Spotlight on employers' retaliation re accident/injury reporting

How would you feel if, as a Central Valley worker, you knew that a required drug test automatically awaited you in the event that you suffered an on-the-job accident or illness? Even if you wouldn't mind such an outcome, do you think that a blanket drug-testing rule in your company might preclude some other workers from coming forward to report accidents or dangerous workplace conditions?

What about a situation where you or a team of employees you work with might suffer the loss of a bonus or other company perk for filing an accident or injury report? Some employers hand out extra money to work teams with perfect health/safety records.
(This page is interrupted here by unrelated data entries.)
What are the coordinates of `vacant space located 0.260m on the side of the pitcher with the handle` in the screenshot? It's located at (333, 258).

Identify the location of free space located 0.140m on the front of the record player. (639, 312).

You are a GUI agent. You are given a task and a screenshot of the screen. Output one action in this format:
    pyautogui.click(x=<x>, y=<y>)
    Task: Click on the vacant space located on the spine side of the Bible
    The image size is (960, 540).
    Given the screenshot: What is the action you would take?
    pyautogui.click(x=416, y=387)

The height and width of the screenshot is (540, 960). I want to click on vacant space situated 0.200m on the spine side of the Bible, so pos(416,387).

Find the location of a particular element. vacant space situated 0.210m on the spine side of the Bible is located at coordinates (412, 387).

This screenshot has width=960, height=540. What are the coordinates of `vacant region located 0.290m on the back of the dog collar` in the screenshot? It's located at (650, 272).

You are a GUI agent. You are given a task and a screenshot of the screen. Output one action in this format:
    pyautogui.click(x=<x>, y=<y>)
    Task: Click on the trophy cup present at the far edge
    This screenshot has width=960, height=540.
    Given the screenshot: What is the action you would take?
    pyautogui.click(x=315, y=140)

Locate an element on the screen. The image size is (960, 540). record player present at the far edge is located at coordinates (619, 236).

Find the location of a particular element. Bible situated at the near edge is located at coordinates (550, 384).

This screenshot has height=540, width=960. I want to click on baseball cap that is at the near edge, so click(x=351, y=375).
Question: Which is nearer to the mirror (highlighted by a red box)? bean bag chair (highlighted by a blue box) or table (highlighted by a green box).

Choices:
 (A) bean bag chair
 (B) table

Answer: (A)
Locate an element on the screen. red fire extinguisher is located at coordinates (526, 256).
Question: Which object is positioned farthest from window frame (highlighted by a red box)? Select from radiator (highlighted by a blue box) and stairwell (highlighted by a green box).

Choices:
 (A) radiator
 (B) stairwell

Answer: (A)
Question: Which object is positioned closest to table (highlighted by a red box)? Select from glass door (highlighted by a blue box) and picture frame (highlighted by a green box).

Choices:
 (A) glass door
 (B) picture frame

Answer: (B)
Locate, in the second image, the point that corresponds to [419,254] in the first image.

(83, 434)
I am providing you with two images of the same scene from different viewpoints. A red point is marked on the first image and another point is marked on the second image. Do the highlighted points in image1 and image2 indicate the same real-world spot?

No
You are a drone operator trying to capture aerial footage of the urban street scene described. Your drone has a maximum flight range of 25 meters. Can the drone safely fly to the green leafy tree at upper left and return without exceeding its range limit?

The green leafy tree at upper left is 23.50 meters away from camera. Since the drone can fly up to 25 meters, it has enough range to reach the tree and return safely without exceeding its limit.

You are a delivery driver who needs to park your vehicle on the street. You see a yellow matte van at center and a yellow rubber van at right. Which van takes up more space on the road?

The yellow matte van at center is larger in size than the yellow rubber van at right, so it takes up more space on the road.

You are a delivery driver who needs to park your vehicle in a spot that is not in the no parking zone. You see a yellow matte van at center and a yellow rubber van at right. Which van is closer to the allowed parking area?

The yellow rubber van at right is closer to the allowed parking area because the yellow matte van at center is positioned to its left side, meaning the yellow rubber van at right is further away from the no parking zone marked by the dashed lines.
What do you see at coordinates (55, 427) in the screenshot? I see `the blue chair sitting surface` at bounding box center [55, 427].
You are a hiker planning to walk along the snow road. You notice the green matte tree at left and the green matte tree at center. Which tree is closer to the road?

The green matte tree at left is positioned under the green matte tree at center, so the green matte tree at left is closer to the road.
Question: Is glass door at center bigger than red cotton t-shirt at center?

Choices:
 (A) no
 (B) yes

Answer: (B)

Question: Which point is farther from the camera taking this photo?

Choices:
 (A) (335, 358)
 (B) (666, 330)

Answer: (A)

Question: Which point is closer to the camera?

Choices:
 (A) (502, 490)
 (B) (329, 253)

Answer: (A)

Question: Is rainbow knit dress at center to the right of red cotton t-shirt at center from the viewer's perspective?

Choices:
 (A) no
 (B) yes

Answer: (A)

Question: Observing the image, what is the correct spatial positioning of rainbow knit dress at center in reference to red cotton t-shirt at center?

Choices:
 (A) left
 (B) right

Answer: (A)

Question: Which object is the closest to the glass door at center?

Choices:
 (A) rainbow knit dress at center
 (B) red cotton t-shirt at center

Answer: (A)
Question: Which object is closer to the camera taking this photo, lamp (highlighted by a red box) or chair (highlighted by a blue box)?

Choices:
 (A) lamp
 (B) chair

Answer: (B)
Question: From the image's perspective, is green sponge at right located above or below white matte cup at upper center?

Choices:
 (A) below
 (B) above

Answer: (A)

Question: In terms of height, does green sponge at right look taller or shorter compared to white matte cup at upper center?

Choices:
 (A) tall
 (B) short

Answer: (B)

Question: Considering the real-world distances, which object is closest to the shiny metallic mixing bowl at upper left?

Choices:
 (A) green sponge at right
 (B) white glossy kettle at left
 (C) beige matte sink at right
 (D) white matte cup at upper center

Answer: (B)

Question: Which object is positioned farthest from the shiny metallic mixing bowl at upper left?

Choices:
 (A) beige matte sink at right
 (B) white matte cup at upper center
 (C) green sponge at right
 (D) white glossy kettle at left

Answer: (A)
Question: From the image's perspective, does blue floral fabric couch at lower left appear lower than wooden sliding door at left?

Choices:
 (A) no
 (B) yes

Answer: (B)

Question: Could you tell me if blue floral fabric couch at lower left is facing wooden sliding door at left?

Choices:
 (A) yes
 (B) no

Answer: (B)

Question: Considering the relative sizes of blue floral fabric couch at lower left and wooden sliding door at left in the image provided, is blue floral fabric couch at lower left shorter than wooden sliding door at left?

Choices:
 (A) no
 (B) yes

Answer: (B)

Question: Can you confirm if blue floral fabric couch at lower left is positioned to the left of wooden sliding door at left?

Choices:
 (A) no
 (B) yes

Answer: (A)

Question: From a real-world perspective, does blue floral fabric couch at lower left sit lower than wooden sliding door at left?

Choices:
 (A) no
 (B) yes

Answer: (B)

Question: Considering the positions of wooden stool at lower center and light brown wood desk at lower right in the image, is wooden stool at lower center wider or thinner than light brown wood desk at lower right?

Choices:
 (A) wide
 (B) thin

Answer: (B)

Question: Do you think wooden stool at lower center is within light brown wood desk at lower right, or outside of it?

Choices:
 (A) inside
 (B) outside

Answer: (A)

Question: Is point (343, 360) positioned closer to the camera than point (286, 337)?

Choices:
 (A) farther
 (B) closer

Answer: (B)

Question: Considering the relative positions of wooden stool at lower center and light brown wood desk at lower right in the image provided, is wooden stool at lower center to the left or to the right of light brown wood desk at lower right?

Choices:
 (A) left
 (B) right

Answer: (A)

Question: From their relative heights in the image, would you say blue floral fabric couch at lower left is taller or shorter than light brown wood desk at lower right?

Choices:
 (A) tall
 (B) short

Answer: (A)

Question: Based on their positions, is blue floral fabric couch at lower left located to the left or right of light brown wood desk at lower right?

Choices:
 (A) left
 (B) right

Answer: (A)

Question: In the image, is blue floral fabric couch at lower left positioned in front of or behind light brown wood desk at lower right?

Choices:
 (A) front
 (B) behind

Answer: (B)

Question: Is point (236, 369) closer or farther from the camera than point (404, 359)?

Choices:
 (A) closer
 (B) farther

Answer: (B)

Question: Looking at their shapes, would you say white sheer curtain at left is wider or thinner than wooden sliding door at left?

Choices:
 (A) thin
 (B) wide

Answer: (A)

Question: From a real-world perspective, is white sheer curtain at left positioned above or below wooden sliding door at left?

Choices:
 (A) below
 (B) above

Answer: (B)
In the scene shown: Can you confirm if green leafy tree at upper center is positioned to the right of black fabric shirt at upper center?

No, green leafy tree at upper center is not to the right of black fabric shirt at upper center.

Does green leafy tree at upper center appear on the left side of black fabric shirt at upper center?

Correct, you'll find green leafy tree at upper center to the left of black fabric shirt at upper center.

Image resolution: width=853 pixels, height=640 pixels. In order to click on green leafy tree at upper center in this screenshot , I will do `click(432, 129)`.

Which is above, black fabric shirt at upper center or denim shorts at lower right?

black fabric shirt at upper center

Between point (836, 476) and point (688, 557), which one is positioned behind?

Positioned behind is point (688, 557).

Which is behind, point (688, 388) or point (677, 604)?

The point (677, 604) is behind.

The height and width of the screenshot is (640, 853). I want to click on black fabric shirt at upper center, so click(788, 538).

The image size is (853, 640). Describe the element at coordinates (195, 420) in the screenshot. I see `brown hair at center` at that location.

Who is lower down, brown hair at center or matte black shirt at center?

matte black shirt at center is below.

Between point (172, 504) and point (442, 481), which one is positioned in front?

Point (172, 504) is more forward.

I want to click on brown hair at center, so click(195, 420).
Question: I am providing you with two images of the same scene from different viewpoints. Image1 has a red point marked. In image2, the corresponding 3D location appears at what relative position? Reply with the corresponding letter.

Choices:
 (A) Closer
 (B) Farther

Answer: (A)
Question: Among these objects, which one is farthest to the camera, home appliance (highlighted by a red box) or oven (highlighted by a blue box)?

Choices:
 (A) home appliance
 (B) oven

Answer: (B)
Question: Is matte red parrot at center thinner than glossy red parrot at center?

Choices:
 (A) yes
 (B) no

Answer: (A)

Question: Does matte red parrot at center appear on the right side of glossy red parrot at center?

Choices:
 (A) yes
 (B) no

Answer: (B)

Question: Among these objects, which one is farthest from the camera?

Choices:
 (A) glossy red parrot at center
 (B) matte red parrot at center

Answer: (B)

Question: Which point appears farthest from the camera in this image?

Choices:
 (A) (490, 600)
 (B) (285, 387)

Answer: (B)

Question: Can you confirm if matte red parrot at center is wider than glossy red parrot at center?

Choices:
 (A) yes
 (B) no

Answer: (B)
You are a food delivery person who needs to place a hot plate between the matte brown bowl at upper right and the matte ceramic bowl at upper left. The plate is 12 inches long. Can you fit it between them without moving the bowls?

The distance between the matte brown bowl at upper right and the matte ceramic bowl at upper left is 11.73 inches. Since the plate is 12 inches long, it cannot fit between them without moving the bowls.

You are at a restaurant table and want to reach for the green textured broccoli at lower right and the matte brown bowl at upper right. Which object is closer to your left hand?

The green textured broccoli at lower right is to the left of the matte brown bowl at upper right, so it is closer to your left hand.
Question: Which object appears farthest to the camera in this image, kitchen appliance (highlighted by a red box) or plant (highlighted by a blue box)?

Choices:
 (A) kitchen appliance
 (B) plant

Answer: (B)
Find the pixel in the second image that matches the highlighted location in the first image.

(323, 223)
Might not such a policy reasonably deter one or more workers from reporting a safety or health-related matter of material importance?

It is concerns such as these that motivate federal safety regulators to closely scrutinize the policies and actions taken by employers in California and elsewhere across the United States that arguably elevate safety risks for workers.

The primary worry is this: Such policies and official responses can intimidate or otherwise influence workers to not speak up at all.

And the effect of that in any workplace is both obvious and dire, namely, that significant safety- and health-related problems can go unaddressed and create progressively more dangerous work environments.

OSHA recently tweaked an existing federal rule regarding on-the-job illness and injury reporting, specifically spelling out new conditions relevant to company actions that might reasonably be deemed as being in bad-faith retaliation to employees' attempts -- and fundamental need -- to speak up at the workplace.

A recent adjustment to the effective date for the rule now posits a take-effect date of November 1.

The aim of the regulation is simple and straightforward: to increase the confidence of workers across the country who feel they have a legitimate need to speak up regarding an accident or injury matter.